Rebecca In Red - Revisited
Saturday, December 19, 2009
If there is anything that I have been doing with some sort of continuity this almsot past year, it is my informal study on how people look at images now that the internet is such a big player.
I don’t think that much hullaballoo would result now if Vanity Fair were to put a nude pregnant actress, body painted) in a handbra pose on its cover.
Demi Moore’s picture by Annie Leibovitz in August 1991 happened in a digitally unawakened era. Vanity Fair would have to up the ante by placing Elin Nordgren in a similar pose but with the banner, “Tiger is not ever going to hold this baby in his arms.”
My photograph of Rebecca which I took sometime in August 1995 caused a bit of stir when I had it up at one-person show at a gallery at the end of that year. The very large giclée (a well made inkjet print on very good artist's paper) was purchased by local photography collector and philanthropist Yosef Wosk. People kept asking me, “Why would anybody want to buy a large photograph of your granddaughter?” My answer was the one given to me by Wosk himself which I remember as, “Alex I was unsettled by your granddaughter’s mystical expression.”

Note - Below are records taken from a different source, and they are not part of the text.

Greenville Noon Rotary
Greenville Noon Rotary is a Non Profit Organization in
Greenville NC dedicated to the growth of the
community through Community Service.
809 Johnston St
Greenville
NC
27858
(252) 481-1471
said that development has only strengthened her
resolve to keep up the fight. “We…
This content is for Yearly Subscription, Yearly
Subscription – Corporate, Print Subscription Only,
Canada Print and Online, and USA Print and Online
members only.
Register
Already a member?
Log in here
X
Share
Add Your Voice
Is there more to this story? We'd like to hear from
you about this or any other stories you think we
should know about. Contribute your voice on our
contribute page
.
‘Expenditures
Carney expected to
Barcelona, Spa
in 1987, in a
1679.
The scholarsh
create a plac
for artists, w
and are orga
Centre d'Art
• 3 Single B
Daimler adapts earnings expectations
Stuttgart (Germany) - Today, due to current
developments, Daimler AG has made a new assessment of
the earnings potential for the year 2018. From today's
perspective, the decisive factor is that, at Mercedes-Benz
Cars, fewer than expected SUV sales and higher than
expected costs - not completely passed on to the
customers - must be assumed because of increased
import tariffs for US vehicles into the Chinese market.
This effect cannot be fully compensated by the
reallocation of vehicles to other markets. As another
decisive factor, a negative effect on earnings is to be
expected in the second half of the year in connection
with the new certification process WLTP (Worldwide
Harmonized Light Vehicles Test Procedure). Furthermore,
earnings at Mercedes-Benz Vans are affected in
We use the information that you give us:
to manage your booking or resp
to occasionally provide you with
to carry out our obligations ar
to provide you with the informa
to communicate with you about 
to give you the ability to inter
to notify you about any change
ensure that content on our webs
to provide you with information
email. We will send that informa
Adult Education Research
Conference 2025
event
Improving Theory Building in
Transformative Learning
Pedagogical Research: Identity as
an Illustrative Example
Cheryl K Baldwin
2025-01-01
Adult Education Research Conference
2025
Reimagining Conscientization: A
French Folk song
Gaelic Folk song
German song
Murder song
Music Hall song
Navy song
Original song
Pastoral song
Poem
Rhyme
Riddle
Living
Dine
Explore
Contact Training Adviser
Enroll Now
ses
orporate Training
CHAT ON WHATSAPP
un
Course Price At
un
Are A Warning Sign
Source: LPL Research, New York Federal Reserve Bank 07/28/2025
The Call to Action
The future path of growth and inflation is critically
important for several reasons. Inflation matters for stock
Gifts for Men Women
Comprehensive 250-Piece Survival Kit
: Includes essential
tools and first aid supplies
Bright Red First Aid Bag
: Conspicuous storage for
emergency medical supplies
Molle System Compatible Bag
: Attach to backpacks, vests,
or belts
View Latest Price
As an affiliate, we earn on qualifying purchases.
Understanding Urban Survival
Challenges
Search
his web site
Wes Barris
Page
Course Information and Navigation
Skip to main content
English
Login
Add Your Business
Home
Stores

As I look at it now I can see that if I posted it here and mentioned I took it yesterday I could be accused of some sort sexually unethical behaviour on my part. The internet was not as prevalent in 2005 as it is now and the web youth and child exploitation police were in their infancy. They would perhaps object to two little flowered straps on her shoulders. They would object to the not neutral red tinting.
Yesterday I took 20 eposures of Rebecca sitting at the chair by my computer. She objected and put a condition, “I will pose if you will play Risk with me.” I hate playing board games but I thought that my “sacrifice” was worth it if I got Rebecca’s cooperation.
The picture you see here (at the very top) is the Fuji, b+w instant print that I took before I resorted to “real film” (as Rebecca calls film!). I scanned today Sunday and as I studied it (and particularly when I tinted it red) I realized I had a close facsimile of my iconic portrait of 2005. But I did it one better. This version (my mouth salivates as to what must be in the can or as latent images in that roll of 220 Kodak Plus-X) does not have the straps and is much tighter. By cropping in I have eliminated part of Rebecca’s beautiful charm which is her glorious hair. This picture is a safe version of the one from 2005 and will not cause stir with anybody I know. She now looks more ageless than ever before. Is she 6, 10, 12, 20 or even older?
Oh how photography can lie while it reveals!